On the basis of the above dicta, it would be open to the defendant to argue that, in the context of the uncertainties created by the pandemic:
- An adjustment to the reduction factors or to the figure obtained by the multiplier/multiplicand approach to account for the uncertainties created by the pandemic would be “no more scientific’ than the broad-brush approach of a lump-sum Smith v Manchester and/or Blamire award.
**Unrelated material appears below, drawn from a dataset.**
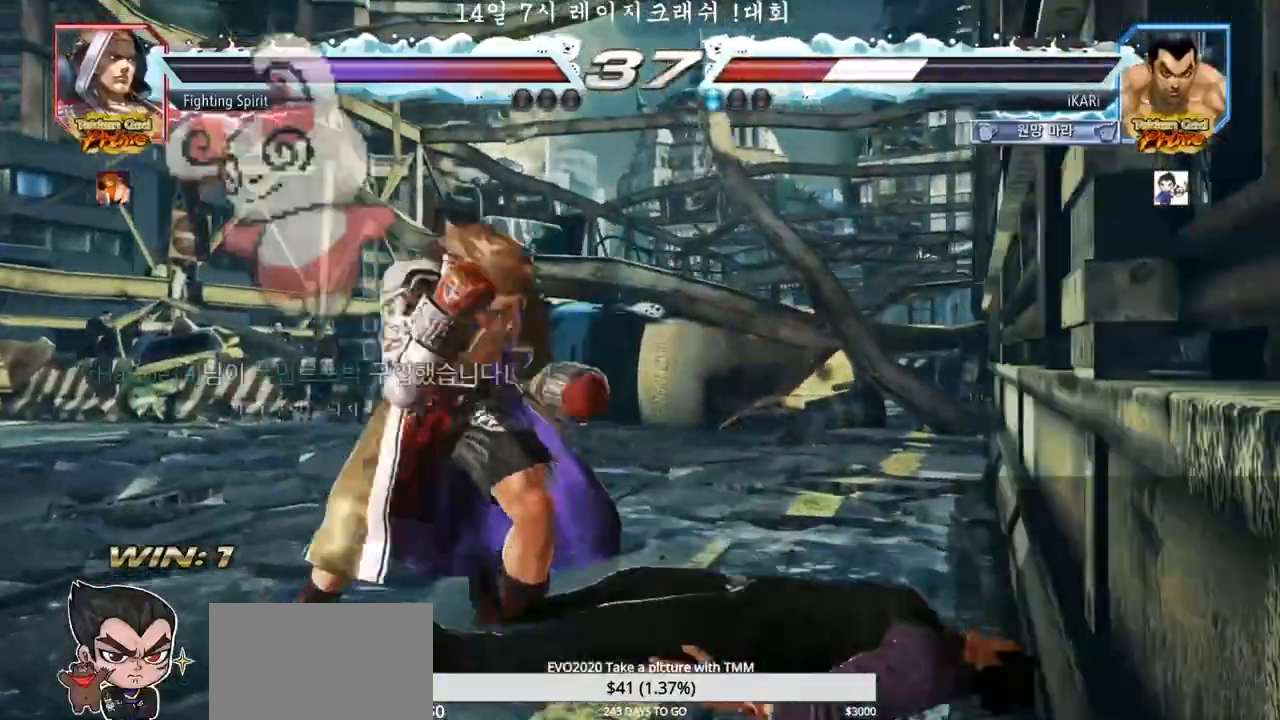
{"dt_ms": 500, "buttons": [], "left_stick": "down", "events": [[100, "left_stick", "down"], [167, "SQUARE", "down"], [200, "SQUARE", "up"]]}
Therefore, the Court should assess future loss of earnings and/or earning capacity using those methods rather than the multiplier/multiplicand method;
- Alternatively, if the Court took the view it was able to use the multiplier/multiplicand approach, either the reduction factors or the figure for loss of earnings calculated on that basis should be significantly adjusted to allow for such extraordinary uncertainties.
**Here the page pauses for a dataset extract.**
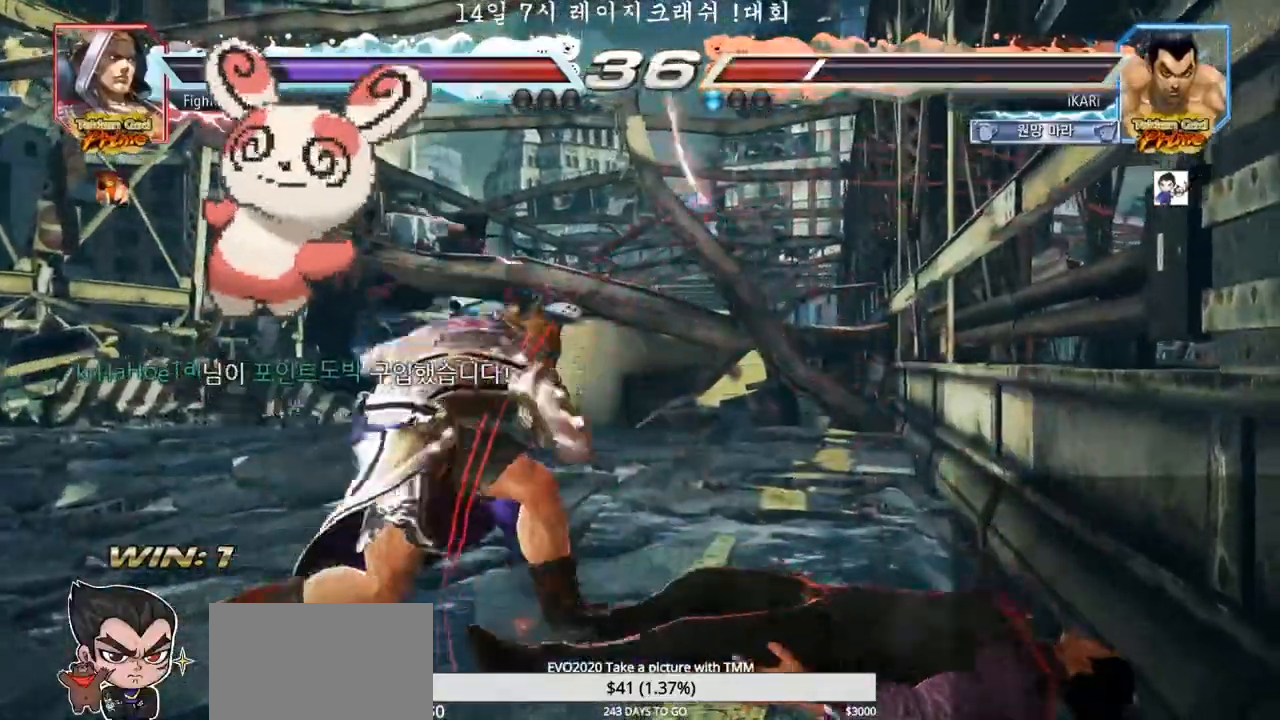
{"dt_ms": 500, "buttons": [], "left_stick": "down", "events": []}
Will Smith v Manchester Awards be Easier to Obtain and of Higher Value than Pre-COVID?
Logically, for a claimant who is disadvantaged on the open labour market because of his injury, the significant uncertainty in the employment market for the foreseeable future created by the pandemic could or should mean that a Court should be:
- More likely than before the pandemic to be satisfied there is a ‘real’ or ‘substantial’ risk that the claimant would lose their current job before the end of their working life; and
- Therefore, applying the guidance in Moeliker, most recently approved in BXB, more likely than before the pandemic to make a Smith v Manchester award;
- Considering the various factors set out by Browne LJ in Moeliker, including “the general employment situation” in the claimant’s “trade or…area, or both”, more likely to find that the claimant’s disadvantage on the open labour market would be greater than before the pandemic due to the uncertainty in the “general employment situation” and thus to make a higher award for that disadvantage than it might have done prior to the pandemic.
How the Courts will approach these knotty questions remains to be seen. As with so many aspects of life, COVID has unsettled things that appeared fixed and immoveable just twelve months ago. Guidance given pre-pandemic may now look out of step with the reality of the post-COVID World.
No doubt their Lordships in Irani did not anticipate quite how uncertain the immediate future would turn out to be from their late-2019 vantage point. The disruption of the last year opens up the possibility of looking at future loss of earnings through a new lens. It remains to be seen, of course, whether we are now in a situation where in many more cases there are “too many imponderables” for future loss of earnings to be assessed using the multiplier/multiplicand method, such that a Blamire award will be made instead. Similarly, we will have to wait and see whether, going forward, more, and larger, Smith v Manchester claims will be received by claimants.
It would be prudent, however, for both claimants and defendants to keep the issues above in mind when looking at future loss of earnings as we all navigate through these uncertain times.